Генерал оказался весьма полезным человеком и в сложнейшем деле с пропусками, которые нужны были для желающих сняться с места в те бурные времена. В значительной мере семейство Салина обязано именно генералу тем, что и в этот год революции смогло наслаждаться жизнью в своем отдаленном имении.
Новоиспеченный капитан добился месячного отпуска и уехал вместе с дядей и теткой.
Приготовления к поездке семейства Салина и хлопоты о получении пропусков оказались долгими и нелегкими. Пришлось на самом деле вести сложные и уклончивые переговоры в конторе, а затем с «влиятельными лицами» в Агридженто, причем все кончилось улыбками, рукопожатиями и звоном монет. Таким путем удалось получить второй, имевший большую силу пропуск впрочем, способ этот не отличался особой новизной. Потом следовало упаковать горы багажа, всякой провизии и за три дня выслать вперед часть поваров и слуг. Необходимо было также уложить небольшой телескоп и убедить Паоло остаться в Палермо.

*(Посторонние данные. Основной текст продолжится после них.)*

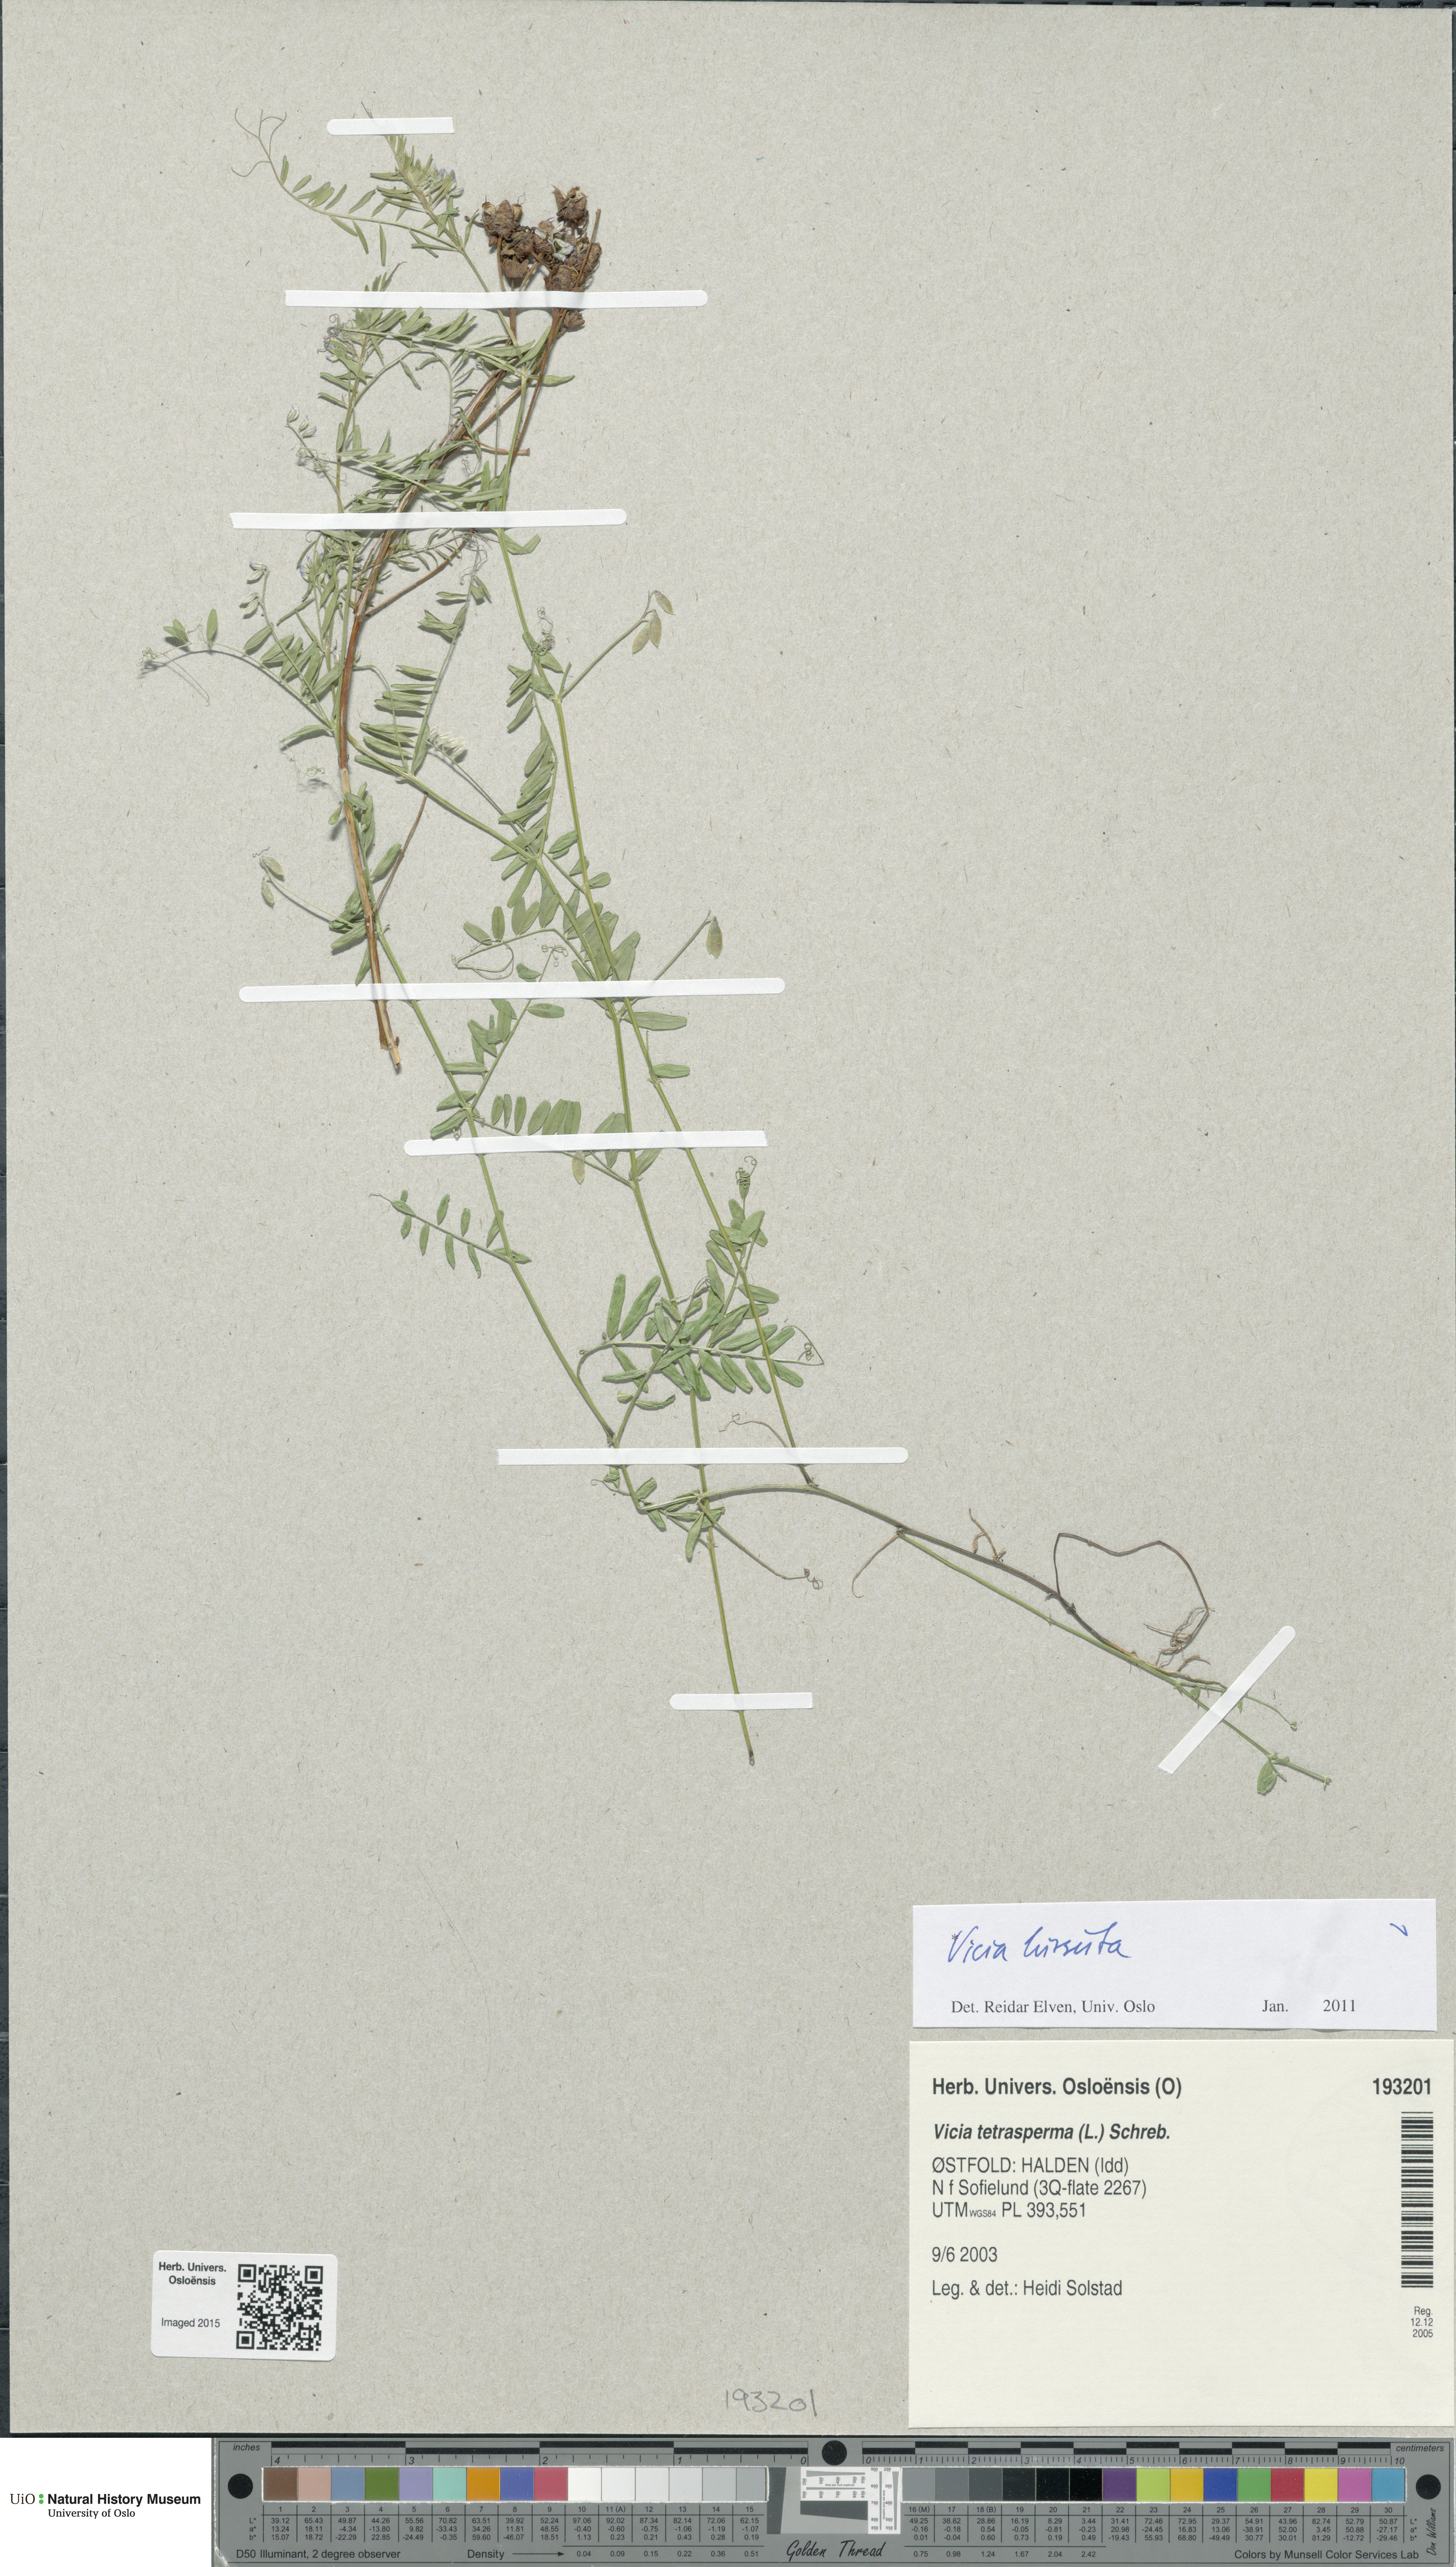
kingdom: Plantae
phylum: Tracheophyta
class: Magnoliopsida
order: Fabales
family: Fabaceae
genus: Vicia
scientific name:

После этого можно было отъезжать; генерал и лейтенантик с цветами в руках пришли пожелать счастливого пути. Когда экипажи отъехали от виллы Салина, в воздухе еще долго мелькали два красных рукава, из окошка коляски показался черный цилиндр князя, но ручка в перчатке из черных кружев, которую так надеялся увидеть молоденький граф, покоилась на коленях у Кончетты.
Путешествие длилось более трех дней и было ужасным. Пресловутые сицилийские дороги, из-за которых князь Сатриано лишился наместничества, превратились в еле заметную колею, пролегшую среди рытвин и густого слоя пыли.
Первая ночь, проведенная в Маринео, в доме знакомого нотариуса, была еще сносной, но вторая, на постоялом дворе в Прицци, прошла в мучениях — пришлось расположиться по трое на кроватях, где кишмя кишели насекомые. Третью ночь провели в Бизаквино; правда, клопы здесь отсутствовали, но взамен князь обнаружил тринадцать мух в стакане гранатового сока; тяжкий запах испражнений шел как с улицы, так и из соседней комнаты, служившей амбаром. У князя это вызвало тягостный сон; проснувшись с первыми лучами солнца, весь в поту, среди смрада, он не мог удержаться от сравнения этой отвратительной поездки с собственной жизнью: вначале веселые долины, затем обрывистые склоны гор и грозные ущелья, ведущие в бескрайнюю равнину с нескончаемыми волнистыми холмами, пустынную, как само отчаяние. Что может быть хуже таких мыслей, когда они рано поутру приходят в голову уже немолодому человеку; князь знал, что мысли эти неизбежно растворятся в дневных заботах, но переживал их остро и мучительно: он был достаточно опытен и понимал, что глубоко в душе от таких размышлений остается осадок тоски, которая, накопляясь с каждым днем, становится в конце концов подлинной причиной смерти.
При свете солнца эти чудовища притаились в области подсознательной. Теперь уже недалеко и Доннафугата с ее замком, с ее журчащими водами, священной памятью о предках и всем, что напоминало о непреходящих днях детства.
И люди там хорошие — преданные и простые.
Но и тут подстерегала коварная мысль: ведь после недавних «событий» они могут оказаться не столь преданными, как прежде.
Что ж, посмотрим!
Теперь уже совсем близко. За окном кареты показалось склоненное к ним насмешливое лицо Танкреди.
— Дядя, готовьтесь, через пять минут прибудем!
Танкреди обладал слишком большим тактом, чтобы первым появиться в деревне. Он задержал своего коня и шагом въехал в деревню рядом с первой каретой.
За небольшим мостом, ведшим к деревне, их поджидали представители власти, окруженные несколькими десятками крестьян. Как только коляски появились на мосту, деревенский оркестр в бешеном порыве грянул «Цыгане мы…» — первое странное и все равно милое сердцу приветствие, которым вот уж столько лет Доннафугата встречала своего князя, — и вслед за этим по сигналу мальчишек караульных зазвонили колокола церкви Богоматери и монастыря Святого духа, наполняя воздух торжественно-веселыми звуками.